Der monatelange Streit über die Nutzungsrechte des entscheidenden Grundstücks im Zielbereich der Kandahar-Abfahrt in Garmisch-Partenkirchen ist beigelegt.

"Nun sind die Grundstücke für die Sportflächen der Winterspiele 2018 zu 100 Prozent gesichert. Damit steht sieben Jahre vor einer möglichen Ausrichtung unser optimales Angebot an das IOC für erfolgreiche Olympische und Paralympische Winterspiele 2018 in Deutschland", sagte Bewerbungschef Bernhard Schwank in Lausanne.

Erleichtert fügte er an: "Wir freuen uns darüber und bedanken uns bei den Verhandlungspartnern für die einvernehmliche Lösung."

Nach Darstellung der Bewerbungsgesellschaft war das betreffende Grundstück das letzte von gehobener Bedeutung, um das Uneinigkeit geherrscht hatte.

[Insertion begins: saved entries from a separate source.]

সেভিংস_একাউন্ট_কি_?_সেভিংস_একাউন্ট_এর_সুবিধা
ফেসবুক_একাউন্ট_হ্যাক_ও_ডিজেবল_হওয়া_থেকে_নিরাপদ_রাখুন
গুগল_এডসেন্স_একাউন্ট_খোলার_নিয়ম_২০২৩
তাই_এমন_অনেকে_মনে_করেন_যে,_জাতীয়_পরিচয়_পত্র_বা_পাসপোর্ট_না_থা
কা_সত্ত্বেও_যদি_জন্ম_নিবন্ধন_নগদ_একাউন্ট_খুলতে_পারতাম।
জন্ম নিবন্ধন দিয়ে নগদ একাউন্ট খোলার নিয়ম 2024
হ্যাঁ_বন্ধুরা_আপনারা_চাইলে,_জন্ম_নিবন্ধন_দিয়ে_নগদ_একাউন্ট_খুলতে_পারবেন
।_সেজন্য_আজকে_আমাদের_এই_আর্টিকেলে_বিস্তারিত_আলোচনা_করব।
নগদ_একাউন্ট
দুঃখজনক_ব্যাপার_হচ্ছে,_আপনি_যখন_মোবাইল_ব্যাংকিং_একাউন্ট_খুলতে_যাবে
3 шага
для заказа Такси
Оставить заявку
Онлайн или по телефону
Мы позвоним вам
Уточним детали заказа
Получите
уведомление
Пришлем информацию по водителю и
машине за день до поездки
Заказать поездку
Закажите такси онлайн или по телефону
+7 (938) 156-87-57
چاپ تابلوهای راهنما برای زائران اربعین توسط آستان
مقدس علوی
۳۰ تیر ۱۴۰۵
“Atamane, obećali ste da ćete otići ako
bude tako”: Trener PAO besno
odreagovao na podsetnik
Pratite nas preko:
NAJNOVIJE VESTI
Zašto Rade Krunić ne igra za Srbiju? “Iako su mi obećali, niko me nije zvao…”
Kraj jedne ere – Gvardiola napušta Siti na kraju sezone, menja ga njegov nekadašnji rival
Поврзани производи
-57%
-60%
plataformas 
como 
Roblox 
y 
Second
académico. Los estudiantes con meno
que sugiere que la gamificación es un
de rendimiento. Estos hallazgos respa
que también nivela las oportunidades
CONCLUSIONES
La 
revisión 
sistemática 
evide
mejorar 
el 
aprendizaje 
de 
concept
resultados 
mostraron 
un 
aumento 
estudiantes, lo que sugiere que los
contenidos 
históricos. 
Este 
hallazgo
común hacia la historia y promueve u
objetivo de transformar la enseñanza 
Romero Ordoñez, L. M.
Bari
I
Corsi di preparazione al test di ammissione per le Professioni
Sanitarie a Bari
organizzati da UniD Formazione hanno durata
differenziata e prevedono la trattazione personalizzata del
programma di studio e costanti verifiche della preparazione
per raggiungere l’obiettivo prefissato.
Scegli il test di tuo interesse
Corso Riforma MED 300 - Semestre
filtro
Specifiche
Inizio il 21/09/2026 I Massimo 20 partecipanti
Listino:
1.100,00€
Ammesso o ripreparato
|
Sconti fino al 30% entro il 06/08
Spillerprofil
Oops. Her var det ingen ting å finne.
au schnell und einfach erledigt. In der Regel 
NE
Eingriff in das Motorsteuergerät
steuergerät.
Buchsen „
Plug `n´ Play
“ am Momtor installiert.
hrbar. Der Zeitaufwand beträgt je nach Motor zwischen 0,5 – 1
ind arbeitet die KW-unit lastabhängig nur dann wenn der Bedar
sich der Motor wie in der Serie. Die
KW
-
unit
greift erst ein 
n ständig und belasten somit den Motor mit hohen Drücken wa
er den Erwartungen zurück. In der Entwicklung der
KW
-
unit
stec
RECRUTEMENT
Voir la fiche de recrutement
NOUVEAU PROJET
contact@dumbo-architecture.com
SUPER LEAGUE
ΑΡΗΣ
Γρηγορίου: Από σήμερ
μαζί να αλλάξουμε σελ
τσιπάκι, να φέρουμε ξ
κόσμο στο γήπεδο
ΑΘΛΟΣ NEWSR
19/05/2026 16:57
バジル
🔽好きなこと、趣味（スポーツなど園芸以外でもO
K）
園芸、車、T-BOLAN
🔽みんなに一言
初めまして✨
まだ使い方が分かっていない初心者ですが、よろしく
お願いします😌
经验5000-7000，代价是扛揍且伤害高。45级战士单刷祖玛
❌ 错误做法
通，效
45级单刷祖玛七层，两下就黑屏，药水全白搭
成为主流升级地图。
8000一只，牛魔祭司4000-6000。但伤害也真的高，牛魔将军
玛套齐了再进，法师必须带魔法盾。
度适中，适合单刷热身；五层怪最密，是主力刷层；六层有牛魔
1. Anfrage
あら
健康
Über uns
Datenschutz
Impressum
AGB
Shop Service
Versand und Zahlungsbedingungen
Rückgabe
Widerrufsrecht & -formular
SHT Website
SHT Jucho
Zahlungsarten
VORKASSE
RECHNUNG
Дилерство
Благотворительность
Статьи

Für alle weiteren Grundstücke, um die nach wie vor gestritten wird, steht dem Organisationskomitee notfalls Ersatz zur Verfügung.

Auch DOSB-Generalsekretär Michael Vesper freute sich, dass "rechtzeitig zum Meeting des IOC in Lausanne" die Sportflächen für die Spiele gesichert seien: "Es ist das eingetreten, was wir immer gesagt haben: Die notwendigen Grundstücke werden rechtzeitig zur Verfügung stehen."

Magdalena Neuner sprach von einem "ganz entscheidenden Schritt. Darauf haben sich sehr viele Leute gefreut", sagte die zweimalige Biathlon-Olympiasiegerin, die zum neunköpfigen Präsentations-Team gehört.

Die Einigung werden auch die Mitglieder des Internationalen Olympischen Komitees (IOC), die am Mittwoch bei der Präsentation erstmals offiziell von den Bewerbern unterrichtet werden, mit Interesse zur Kenntnis nehmen.

Die endgültige Entscheidung über die Vergabe fällt am 6. Juli in Durban/Südafrika zwischen München, Pyeongchang/Südkorea und Annecy/Frankreich.